• WORK TO COMPLETE
Output every line below without omitting or altering anything.

• DATA RECORDS

▼

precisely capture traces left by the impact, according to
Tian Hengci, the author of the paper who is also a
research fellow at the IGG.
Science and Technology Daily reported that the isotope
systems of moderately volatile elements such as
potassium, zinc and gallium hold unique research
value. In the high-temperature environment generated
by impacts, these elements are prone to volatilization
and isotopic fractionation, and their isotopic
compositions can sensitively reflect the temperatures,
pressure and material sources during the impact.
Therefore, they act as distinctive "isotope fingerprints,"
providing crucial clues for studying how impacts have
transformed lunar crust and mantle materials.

▲

• SOLUTION FOR THIS TASK
precisely capture traces left by the impact, according to
Tian Hengci, the author of the paper who is also a
research fellow at the IGG.
Science and Technology Daily reported that the isotope
systems of moderately volatile elements such as
potassium, zinc and gallium hold unique research
value. In the high-temperature environment generated
by impacts, these elements are prone to volatilization
and isotopic fractionation, and their isotopic
compositions can sensitively reflect the temperatures,
pressure and material sources during the impact.
Therefore, they act as distinctive "isotope fingerprints,"
providing crucial clues for studying how impacts have
transformed lunar crust and mantle materials.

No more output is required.